A significant advance will come when we determine those biological markers that correlate with quality of preservation relative to the technique to be used. However, molecular preservation is not the only issue. Hopefully one day we will develop cryopreservation techniques that allow the block to be sectioned for outstanding histologic appearance as well as for molecular extraction. Another advance will be the preparation of tissue microarrays with frozen tissues. These are all issues where an understanding of neuropathology is critical and neuropathologists should be supported for their knowledge and efforts.
How has the field as a whole changed over the past 10 years? Would you say we are in a better position today in terms of our knowledge of glioblastoma (and other brain tumors) than we were in the 1990s? Why or why not?
The biggest change that I have seen is the increased demand for high-quality tissue. With high-throughput analysis, studies that once took years now take weeks.
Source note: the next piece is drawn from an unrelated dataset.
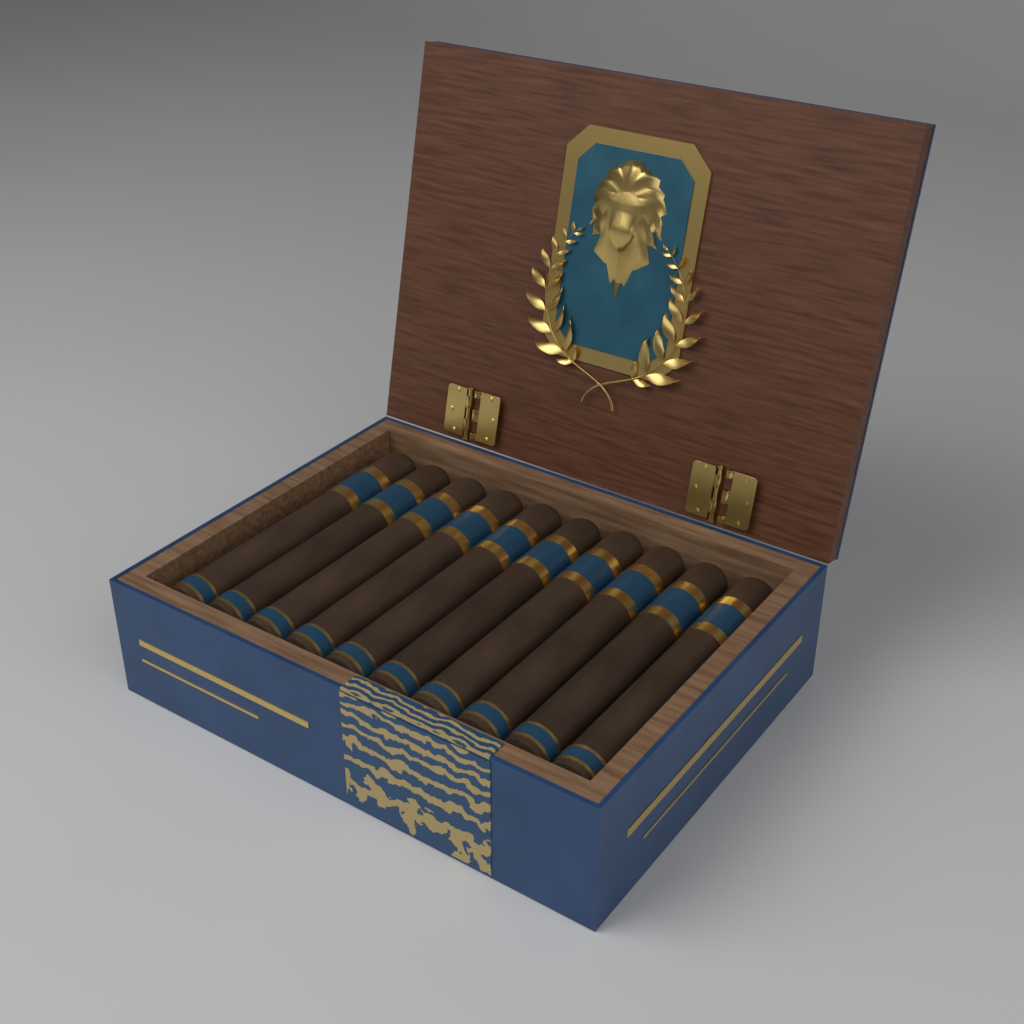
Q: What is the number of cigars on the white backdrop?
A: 10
Exciting genetic discoveries in glioblastoma are being published almost monthly now. As such, the advances are attracting highly talented and qualified scientists and clinicians into the field. This is great news for everyone concerned, both now and in the future.
New avenues of therapy are being explored, such as the vaccine trials being done by Drs. John Sampson and Duane Mitchell here at Duke. The excitement in the field, combined with the absolutely devastating results of the tumor itself, has also attracted the attention of a number of philanthropies and concerned citizens.